**Problem to solve:** Pick out each line of the records that includes the string "indexed", and copy it.

Items listed in a dataset:
-.-.-

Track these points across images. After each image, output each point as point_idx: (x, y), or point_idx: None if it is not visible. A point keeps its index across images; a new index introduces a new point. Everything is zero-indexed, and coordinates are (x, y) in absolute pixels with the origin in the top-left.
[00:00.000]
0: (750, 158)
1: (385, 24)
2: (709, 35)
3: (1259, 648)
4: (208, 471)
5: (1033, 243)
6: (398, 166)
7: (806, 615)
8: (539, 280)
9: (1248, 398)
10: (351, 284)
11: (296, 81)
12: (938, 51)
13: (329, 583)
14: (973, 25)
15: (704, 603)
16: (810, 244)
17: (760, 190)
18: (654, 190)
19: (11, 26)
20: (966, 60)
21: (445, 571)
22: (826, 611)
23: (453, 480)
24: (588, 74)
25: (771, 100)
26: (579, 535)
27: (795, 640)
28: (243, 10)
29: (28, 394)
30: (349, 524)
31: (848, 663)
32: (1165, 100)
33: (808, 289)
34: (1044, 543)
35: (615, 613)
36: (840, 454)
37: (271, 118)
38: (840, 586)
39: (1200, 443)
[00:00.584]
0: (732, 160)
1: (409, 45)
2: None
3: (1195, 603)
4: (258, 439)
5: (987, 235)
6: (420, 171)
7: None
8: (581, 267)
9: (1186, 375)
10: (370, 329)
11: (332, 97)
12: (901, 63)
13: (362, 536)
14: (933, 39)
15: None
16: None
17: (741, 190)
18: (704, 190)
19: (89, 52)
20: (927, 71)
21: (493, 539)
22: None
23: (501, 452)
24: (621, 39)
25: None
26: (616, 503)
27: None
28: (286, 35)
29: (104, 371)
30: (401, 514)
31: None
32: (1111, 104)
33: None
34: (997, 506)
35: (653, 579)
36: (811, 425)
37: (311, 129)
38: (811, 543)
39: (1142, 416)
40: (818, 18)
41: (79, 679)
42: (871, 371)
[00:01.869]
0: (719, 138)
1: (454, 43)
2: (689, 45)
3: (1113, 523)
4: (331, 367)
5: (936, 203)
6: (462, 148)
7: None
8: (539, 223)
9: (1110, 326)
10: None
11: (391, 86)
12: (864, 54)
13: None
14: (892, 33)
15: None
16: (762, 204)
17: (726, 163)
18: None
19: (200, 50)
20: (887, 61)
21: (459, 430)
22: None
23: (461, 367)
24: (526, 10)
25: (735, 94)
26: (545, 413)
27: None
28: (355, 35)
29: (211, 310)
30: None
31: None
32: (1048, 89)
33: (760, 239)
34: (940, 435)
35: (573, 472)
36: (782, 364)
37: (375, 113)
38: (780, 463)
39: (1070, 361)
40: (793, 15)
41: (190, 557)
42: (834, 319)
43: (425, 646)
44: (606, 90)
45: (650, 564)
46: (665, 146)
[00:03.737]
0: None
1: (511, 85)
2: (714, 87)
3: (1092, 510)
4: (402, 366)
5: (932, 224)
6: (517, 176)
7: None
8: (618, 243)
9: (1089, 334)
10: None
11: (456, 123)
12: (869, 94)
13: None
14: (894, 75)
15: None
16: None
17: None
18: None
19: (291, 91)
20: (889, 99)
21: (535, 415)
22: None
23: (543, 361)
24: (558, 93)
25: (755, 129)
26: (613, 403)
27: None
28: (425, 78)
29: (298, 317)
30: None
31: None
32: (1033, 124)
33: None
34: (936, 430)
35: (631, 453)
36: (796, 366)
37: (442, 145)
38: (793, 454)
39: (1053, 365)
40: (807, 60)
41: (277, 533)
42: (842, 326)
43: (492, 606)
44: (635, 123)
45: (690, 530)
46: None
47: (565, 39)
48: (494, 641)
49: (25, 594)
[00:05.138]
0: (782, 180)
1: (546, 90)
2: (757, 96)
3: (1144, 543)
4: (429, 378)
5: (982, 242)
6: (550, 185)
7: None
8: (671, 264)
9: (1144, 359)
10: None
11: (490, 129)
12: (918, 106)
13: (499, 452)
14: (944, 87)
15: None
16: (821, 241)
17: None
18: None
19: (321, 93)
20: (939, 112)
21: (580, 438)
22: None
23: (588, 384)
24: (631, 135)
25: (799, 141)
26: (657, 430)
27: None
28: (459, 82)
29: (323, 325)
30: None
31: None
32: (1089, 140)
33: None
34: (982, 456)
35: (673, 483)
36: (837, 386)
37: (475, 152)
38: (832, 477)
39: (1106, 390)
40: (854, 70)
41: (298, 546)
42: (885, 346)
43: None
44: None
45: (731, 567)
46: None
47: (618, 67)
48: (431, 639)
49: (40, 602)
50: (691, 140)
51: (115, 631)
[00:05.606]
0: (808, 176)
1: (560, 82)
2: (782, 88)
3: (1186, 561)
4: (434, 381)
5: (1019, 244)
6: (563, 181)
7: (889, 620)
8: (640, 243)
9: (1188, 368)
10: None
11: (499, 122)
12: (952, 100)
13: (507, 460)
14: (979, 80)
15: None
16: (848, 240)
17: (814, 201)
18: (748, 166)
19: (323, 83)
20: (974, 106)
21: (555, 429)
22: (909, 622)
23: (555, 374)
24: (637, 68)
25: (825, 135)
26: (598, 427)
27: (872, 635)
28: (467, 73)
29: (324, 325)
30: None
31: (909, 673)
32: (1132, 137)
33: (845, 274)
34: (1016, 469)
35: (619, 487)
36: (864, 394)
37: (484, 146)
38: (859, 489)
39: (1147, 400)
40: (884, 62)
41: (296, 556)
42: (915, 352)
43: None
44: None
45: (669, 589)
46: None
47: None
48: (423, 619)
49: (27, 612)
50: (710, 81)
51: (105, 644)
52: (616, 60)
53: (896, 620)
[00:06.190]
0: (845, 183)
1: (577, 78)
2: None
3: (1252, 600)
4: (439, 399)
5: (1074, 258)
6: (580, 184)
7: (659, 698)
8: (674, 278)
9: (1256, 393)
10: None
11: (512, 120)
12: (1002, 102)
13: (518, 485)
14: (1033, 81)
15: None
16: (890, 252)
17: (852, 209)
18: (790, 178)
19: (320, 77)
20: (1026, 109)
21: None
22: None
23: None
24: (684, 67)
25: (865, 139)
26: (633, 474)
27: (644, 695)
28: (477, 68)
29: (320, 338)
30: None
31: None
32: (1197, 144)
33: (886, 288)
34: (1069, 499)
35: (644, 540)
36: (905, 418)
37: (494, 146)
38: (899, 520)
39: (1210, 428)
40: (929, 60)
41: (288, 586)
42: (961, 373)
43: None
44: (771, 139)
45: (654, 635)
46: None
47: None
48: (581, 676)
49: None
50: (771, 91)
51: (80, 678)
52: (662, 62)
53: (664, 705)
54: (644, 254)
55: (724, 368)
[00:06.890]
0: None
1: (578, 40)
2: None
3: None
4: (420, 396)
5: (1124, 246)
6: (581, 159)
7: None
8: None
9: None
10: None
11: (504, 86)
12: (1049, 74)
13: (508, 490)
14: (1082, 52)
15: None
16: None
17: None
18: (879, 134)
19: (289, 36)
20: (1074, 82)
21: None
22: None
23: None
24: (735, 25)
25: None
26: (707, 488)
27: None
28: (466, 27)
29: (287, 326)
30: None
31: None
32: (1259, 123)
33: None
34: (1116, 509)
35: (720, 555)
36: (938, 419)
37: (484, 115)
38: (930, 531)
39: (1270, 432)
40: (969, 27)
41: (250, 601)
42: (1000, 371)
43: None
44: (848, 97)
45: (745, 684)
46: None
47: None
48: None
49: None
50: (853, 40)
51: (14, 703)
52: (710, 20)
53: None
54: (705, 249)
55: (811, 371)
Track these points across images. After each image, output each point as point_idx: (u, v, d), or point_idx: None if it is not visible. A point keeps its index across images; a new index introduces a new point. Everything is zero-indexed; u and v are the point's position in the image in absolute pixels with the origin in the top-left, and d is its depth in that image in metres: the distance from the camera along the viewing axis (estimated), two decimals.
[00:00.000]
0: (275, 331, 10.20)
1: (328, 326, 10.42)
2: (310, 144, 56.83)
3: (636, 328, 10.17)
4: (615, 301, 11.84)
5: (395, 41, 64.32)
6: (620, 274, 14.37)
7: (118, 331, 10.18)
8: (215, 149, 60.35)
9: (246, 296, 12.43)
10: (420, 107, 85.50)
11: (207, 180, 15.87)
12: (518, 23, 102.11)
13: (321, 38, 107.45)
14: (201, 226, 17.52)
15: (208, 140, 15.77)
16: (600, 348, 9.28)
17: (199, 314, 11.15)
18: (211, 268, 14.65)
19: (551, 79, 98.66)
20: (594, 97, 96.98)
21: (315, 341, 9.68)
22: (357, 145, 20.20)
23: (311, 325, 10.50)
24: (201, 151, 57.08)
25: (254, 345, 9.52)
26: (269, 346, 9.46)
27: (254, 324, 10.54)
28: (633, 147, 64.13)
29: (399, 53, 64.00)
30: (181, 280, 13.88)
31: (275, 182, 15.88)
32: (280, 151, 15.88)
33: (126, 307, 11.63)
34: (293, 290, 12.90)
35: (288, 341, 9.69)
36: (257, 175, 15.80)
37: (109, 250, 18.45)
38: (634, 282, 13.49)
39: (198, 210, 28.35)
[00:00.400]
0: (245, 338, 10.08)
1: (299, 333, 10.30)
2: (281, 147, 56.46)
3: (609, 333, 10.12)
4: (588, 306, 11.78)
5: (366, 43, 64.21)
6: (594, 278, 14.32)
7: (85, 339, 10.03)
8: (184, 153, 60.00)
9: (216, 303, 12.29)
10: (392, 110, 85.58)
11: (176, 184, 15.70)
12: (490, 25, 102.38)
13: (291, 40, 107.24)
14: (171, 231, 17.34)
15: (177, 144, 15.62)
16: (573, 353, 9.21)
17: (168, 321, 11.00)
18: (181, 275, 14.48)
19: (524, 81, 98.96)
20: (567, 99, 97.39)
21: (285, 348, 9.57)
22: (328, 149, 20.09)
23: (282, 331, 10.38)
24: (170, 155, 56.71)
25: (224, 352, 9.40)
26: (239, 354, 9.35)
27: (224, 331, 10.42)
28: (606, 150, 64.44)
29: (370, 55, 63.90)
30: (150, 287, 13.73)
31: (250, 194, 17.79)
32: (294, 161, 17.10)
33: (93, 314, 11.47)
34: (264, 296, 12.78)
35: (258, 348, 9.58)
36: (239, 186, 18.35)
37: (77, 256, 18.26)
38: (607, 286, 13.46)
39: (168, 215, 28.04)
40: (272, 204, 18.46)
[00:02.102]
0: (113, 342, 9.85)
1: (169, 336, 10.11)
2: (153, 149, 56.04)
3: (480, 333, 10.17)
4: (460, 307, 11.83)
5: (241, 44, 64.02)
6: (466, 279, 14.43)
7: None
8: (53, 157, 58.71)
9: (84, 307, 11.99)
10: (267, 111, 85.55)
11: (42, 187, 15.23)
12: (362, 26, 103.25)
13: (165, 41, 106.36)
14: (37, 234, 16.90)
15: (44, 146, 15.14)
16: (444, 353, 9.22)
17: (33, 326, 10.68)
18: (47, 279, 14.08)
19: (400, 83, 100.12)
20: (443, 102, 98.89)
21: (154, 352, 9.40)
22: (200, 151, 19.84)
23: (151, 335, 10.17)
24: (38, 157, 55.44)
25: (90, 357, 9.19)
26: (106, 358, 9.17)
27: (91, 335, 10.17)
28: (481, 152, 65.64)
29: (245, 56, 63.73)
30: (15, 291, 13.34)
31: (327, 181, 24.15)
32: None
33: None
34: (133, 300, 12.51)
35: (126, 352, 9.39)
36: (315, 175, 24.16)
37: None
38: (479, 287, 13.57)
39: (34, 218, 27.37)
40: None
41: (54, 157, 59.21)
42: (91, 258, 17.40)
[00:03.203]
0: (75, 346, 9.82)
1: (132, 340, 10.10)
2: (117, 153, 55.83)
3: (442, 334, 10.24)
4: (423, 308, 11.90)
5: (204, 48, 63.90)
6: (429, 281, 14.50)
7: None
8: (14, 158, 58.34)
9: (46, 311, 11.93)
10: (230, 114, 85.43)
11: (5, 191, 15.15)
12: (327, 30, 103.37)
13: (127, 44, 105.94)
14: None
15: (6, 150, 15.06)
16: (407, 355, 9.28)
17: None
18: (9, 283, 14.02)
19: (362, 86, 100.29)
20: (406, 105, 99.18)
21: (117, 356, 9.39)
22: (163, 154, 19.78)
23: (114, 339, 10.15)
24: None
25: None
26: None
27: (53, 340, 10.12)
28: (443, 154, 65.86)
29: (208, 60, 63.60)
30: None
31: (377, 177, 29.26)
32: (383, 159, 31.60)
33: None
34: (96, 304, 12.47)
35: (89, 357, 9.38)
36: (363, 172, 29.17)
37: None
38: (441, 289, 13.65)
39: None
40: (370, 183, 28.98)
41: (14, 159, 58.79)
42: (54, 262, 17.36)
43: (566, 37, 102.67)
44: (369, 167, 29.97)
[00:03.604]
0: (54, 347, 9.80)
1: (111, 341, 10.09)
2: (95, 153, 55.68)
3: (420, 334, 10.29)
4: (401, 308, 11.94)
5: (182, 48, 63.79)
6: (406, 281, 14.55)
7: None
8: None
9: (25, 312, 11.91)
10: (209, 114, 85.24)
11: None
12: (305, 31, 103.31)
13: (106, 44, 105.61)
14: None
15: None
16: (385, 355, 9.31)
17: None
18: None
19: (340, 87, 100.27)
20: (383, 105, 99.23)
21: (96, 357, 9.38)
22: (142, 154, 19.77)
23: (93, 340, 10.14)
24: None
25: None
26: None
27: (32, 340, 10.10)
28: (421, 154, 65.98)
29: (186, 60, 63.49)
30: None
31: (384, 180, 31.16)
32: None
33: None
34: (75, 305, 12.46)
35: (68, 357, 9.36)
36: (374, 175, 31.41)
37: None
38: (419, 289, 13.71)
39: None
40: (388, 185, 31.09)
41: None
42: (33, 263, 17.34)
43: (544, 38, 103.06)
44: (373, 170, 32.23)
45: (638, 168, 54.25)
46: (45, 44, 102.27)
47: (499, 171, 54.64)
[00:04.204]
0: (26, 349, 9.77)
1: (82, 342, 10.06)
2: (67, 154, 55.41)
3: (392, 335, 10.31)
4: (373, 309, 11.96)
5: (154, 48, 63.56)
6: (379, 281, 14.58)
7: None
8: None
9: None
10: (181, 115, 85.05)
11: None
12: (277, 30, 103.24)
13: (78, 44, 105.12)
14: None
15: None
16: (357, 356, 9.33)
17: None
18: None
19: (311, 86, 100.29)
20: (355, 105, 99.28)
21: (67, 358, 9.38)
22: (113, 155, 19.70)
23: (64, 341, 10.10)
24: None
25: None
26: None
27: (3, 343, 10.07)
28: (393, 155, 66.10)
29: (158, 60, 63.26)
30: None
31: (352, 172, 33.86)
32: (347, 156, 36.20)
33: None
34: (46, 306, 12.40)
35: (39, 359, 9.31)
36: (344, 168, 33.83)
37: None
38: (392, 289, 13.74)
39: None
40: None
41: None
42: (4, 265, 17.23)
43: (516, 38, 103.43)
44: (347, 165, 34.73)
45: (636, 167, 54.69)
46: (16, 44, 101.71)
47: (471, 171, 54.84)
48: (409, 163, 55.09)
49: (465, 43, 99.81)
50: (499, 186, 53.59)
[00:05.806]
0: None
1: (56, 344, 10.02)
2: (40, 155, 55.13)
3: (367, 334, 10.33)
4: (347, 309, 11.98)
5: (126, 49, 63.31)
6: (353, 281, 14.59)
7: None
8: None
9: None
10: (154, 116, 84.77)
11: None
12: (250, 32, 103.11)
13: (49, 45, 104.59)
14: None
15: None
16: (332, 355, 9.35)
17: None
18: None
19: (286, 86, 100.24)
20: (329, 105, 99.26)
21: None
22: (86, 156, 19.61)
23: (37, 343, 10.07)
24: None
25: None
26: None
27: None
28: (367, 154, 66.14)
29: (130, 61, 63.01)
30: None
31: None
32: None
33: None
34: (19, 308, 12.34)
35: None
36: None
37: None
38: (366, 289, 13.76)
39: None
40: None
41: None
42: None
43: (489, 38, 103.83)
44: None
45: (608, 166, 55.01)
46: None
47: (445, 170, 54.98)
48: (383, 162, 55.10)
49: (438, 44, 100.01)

-.-.-

**Completed task:**
Track these points across images. After each image, output each point as point_idx: (x, y), or point_idx: None if it is not visible. A point keeps its index across images; a new index introduces a new point. Everything is zero-indexed, and coordinates are (x, y) in absolute pixels with the origin in the top-left.
Track these points across images. After each image, output each point as point_idx: (u, v, d), or point_idx: None if it is not visible. A point keeps its index across images; a new index introduces a new point. Everything is zero-indexed; u and v are the point's position in the image in absolute pixels with the origin in the top-left, and d is its depth in that image in metres: the distance from the camera along the viewing axis (estimated), two decimals.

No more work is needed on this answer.